SAP’s focus on added value services is based on the fact that it is the most natural point at which to connect the actual applications. For example, it could call specific data from payment run files that need to be included in reconciliation files that go back to the general ledger. This would create a broader benefit that comes back to establishing the bank connectivity, streamlining those aspects and monitoring it.

“One of the benefits for being in the middle is the capability to take a legacy file and transform that, on behalf of the client, into an industry standard,” says Durkin. “That’s certainly a longer term benefit. That’s what service bureaus are doing; look at the clients’ reluctance to pull away from legacy automated clearing house files for Sepa in Europe.”

This is another reason the solution would be attractive to smaller clients that are more likely to need the kind of transformation services that would have been supplied by a Swift service bureau or some other third party.

While Oracle and other large IT suppliers consider how they move into this space, there are even more potentially disruptive alternative network models such as Amazon Web Services, which Durkin says has potential. “If you think about it as a hosting model, it has been hosting smaller businesses and is moving upscale – it has even won some government contracts –more into the private cloud rather than the public cloud. They could be a potential option for connectivity: though I haven’t seen them move too far, it is essentially the same model.”

But while the topology of payment network interconnectedness is changing, it is not a binary situation and it is not really new.

“This is not a new competitive threat,” says Durkin. “Swift is not the only network today: banks like ourselves have investments in electronic banking, which are other networks in a sense, so it is not as if Swift doesn’t face a competitive balance today. This is another challenge to ensure that their focus on corporates is targeted, has benefits and keeps improving. Swift already has to compete with electronic banking channels and proprietary host to host communications. When someone wants to move to Swift they are usually coming from a legacy host to host environment. This is about the corporate’s decision-making process when they put the payment business up for bid or they are looking at a regional solution. They don’t move this on a whim and it is not about the connectivity, it is really about the payments.”

More realistically, say several observers, there will be coexistence between the two environments and others that will inevitably spring up in the future.

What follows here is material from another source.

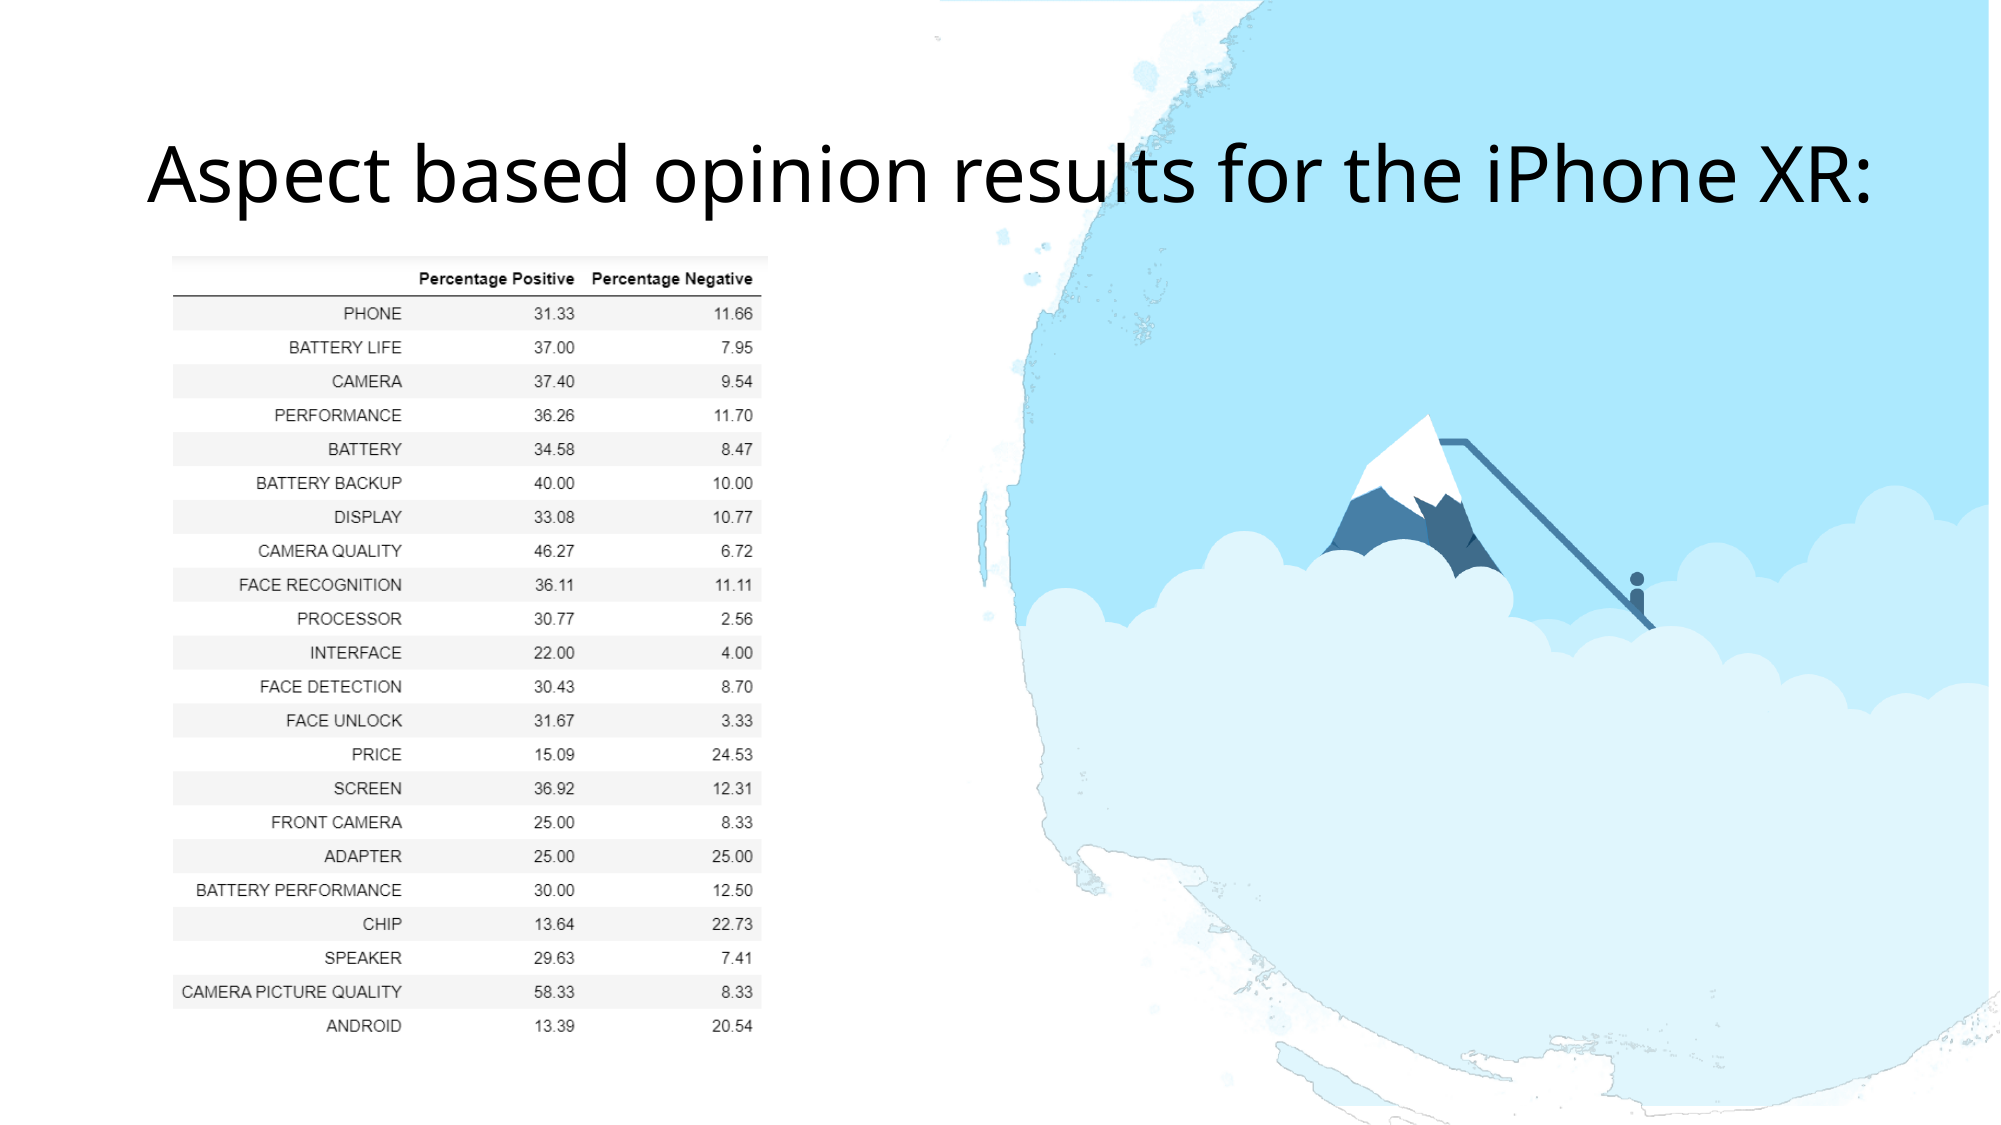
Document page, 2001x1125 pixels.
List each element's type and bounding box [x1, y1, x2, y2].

Some suggest that the different models and background of the SAP and Swift camps will make some sort of long-term partnership between the two inevitable. SAP has a more real-time environment compared to the store and forward messaging structure of Swift and its energies are focused on investing in areas such as its Hana in-memory computing architecture and cloud computing.

In the meantime, there is a very obvious hurdle to overcome. “SAP has to go after the corporates that haven’t already gone down the Swift path because it is very costly to unwind that and was very painful to implement in the first place,” says Murray. “I don’t think many of the large corporates that have implemented Swift are going to say let’s look at alternatives. It is not going to be a priority for them to unwind something that took them years to build.”